In terms of OpenAI's models, Whisper:Large (2B[illion Parms]) is 6GB. Whisper:Medium (0.8B) is 3GB. Whisper:Small (0.2B) is 967MB. Whisper:Tiny (37.8M) is 151MB
One can guess Apple can easily use a model around the 1-3GB mark swapping it in and out as required.
I think most stuff is done as a chain anyway. VoiceRecognition gets it 80% and some LLM fixes up the missing and misheard words (80% of the time, anyway). So a small or tiny model may well be more than enough, along with a small (or heavily quantised) LLM to back it up.
Still to revamp siri Apple either need to (1) boost the iPhone mmmory to run more models of greater size.
or they need to (2) release a home hub of sufficient power (or allow people to link their personal
NVidia sparks, or similar)
or they can (3) leverage OpenAI, Anthropic, Gemini, Grok, Perplexity, Meta, whomever and leak all that tasty training data.

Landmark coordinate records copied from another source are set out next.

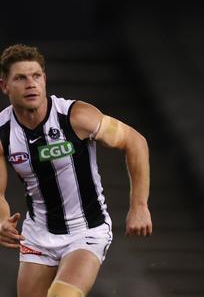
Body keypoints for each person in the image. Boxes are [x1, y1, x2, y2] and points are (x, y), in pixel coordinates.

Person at [0, 44, 152, 297]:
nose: (31, 84)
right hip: (38, 236)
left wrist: (139, 205)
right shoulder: (3, 132)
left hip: (86, 231)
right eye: (21, 78)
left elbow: (135, 141)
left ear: (45, 80)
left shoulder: (75, 116)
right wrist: (2, 221)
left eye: (36, 76)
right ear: (4, 86)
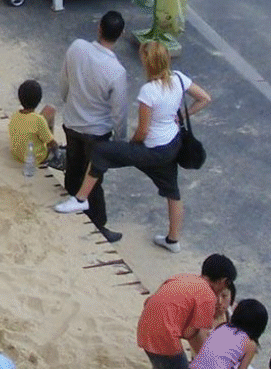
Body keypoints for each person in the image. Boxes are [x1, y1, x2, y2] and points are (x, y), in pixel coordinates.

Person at [56, 39, 210, 254]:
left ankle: (80, 199)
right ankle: (173, 239)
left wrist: (130, 145)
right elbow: (204, 98)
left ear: (148, 63)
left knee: (101, 152)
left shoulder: (149, 91)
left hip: (150, 149)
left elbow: (143, 131)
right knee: (173, 193)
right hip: (171, 146)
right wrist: (181, 116)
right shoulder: (179, 79)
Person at [57, 10, 129, 238]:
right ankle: (98, 225)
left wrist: (68, 102)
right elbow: (119, 111)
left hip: (72, 121)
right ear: (121, 35)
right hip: (97, 131)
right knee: (94, 180)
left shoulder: (77, 47)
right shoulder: (116, 71)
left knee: (73, 166)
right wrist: (120, 140)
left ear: (99, 27)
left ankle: (72, 201)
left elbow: (64, 81)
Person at [8, 78, 56, 169]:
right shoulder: (38, 120)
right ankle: (50, 137)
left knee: (49, 110)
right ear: (39, 99)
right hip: (35, 158)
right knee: (65, 156)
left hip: (18, 155)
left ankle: (46, 137)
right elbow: (53, 145)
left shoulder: (15, 115)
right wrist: (55, 147)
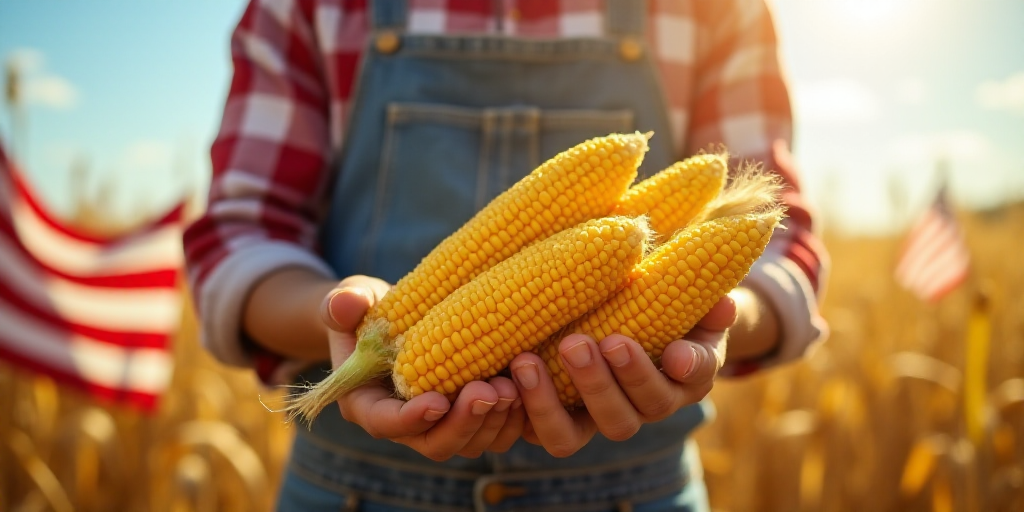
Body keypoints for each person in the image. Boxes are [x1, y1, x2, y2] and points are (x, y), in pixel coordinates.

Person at [183, 1, 830, 510]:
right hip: (349, 488)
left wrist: (705, 325)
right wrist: (340, 319)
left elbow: (782, 248)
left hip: (632, 491)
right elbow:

I personally dislike the thoughts of screen context aware as we know they will pick option 3, and with siri always mistakenly waking, that's a send of your screen to the commercial provider.

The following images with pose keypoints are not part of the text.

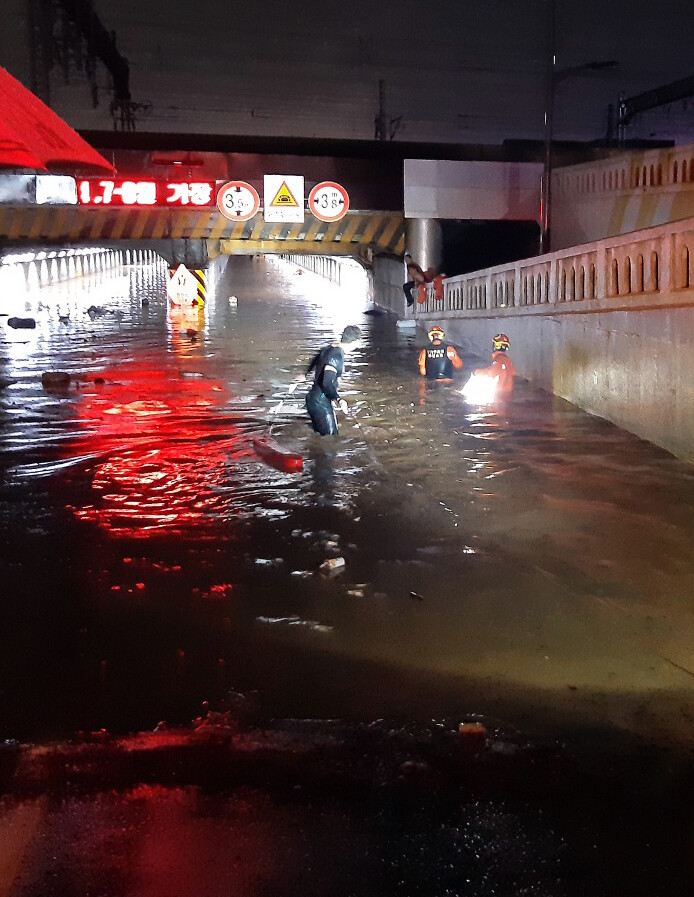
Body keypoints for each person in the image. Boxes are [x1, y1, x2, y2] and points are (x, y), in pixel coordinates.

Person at [305, 325, 362, 435]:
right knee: (332, 438)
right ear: (355, 342)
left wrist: (305, 374)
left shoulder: (329, 348)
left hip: (313, 398)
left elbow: (316, 358)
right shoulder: (337, 356)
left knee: (320, 436)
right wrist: (338, 399)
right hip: (320, 401)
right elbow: (326, 382)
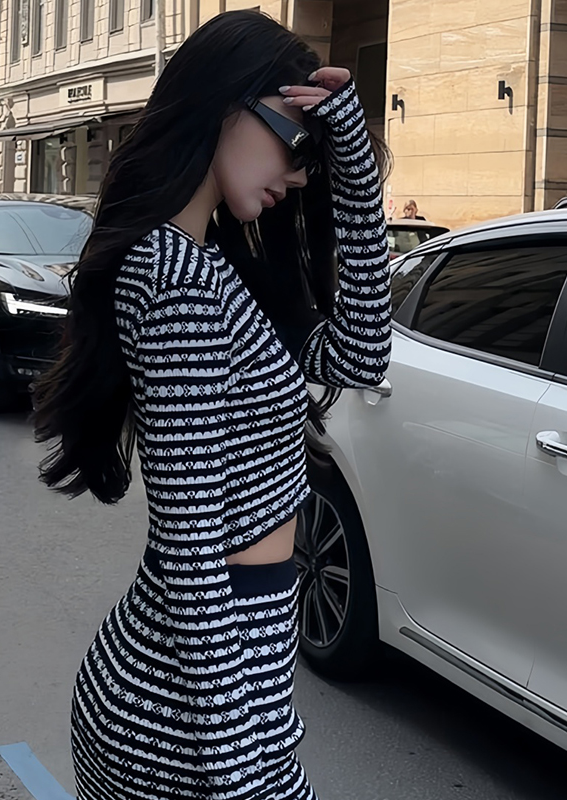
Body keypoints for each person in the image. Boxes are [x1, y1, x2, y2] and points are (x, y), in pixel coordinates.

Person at [33, 10, 391, 800]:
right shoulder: (178, 282)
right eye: (296, 148)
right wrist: (237, 773)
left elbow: (360, 355)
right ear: (229, 105)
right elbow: (192, 549)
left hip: (211, 697)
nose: (298, 178)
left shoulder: (215, 263)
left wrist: (354, 168)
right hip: (182, 724)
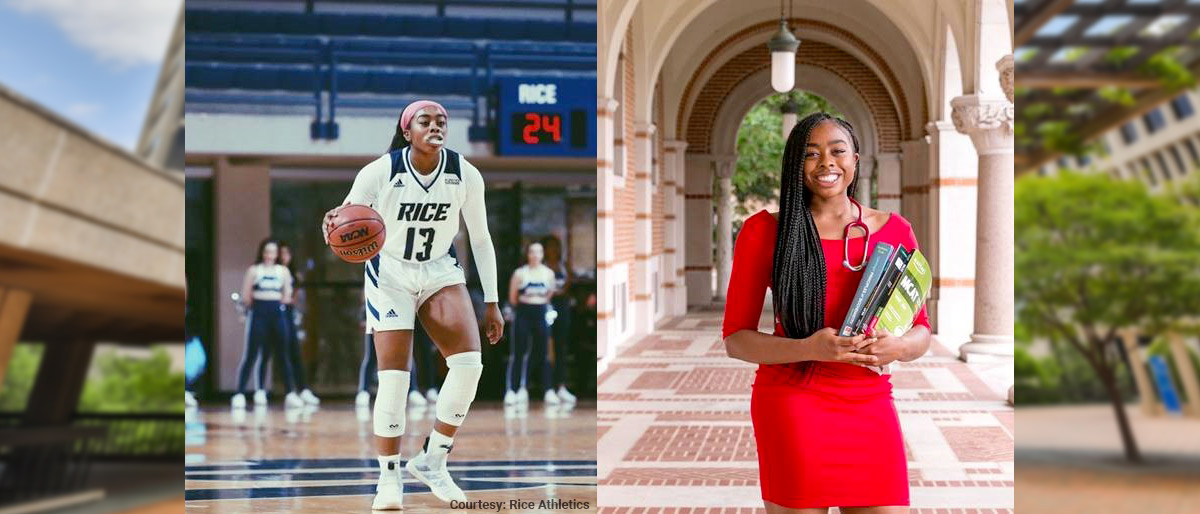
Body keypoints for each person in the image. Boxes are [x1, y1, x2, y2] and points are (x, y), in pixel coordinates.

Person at [721, 113, 932, 513]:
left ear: (855, 159)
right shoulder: (764, 232)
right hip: (793, 402)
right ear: (795, 165)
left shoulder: (895, 230)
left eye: (837, 152)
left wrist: (899, 347)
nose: (826, 163)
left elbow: (921, 329)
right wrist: (810, 348)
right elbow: (736, 339)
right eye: (811, 154)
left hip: (869, 400)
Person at [323, 100, 503, 510]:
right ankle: (388, 479)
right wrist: (332, 222)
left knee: (469, 365)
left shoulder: (464, 174)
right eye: (426, 121)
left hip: (440, 268)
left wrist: (491, 302)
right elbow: (346, 218)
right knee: (394, 378)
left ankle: (434, 459)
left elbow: (480, 239)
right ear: (408, 132)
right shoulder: (381, 170)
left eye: (442, 121)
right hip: (389, 274)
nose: (436, 126)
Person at [232, 238, 304, 409]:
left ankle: (290, 393)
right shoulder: (254, 270)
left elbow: (288, 294)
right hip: (258, 312)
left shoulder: (282, 271)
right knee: (251, 353)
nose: (270, 255)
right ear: (262, 252)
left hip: (277, 313)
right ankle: (240, 393)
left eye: (273, 252)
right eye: (267, 251)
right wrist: (247, 309)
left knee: (283, 354)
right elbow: (246, 295)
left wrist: (281, 302)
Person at [504, 242, 557, 405]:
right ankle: (512, 390)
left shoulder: (548, 274)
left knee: (543, 353)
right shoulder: (520, 273)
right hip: (523, 313)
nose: (535, 255)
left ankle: (548, 390)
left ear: (543, 254)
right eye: (532, 252)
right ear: (527, 254)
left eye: (538, 252)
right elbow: (513, 297)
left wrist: (540, 303)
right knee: (518, 352)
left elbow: (550, 293)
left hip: (540, 312)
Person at [272, 242, 319, 406]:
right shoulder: (274, 272)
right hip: (275, 313)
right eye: (281, 253)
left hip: (291, 314)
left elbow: (296, 298)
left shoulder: (294, 275)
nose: (284, 257)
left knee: (296, 353)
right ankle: (289, 391)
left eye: (287, 253)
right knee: (280, 354)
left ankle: (303, 390)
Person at [542, 236, 577, 404]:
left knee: (561, 346)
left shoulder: (564, 266)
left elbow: (568, 285)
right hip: (546, 306)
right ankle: (548, 387)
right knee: (548, 349)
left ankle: (561, 386)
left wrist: (560, 292)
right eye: (550, 246)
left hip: (562, 306)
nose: (553, 250)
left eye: (556, 246)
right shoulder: (542, 267)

However, I also have a low tolerance for commercial AI in general now as it shifts to advertising and sentiment manipulation. It makes too many duck ups and there is the whole privacy issue to boot. Of course, I recognise some people find it incredibly useful. Probably the bulk. As long as I can cut off siri completely come that day, all's good. Options are always welcome for those who trust AI and those who don't wish to use it.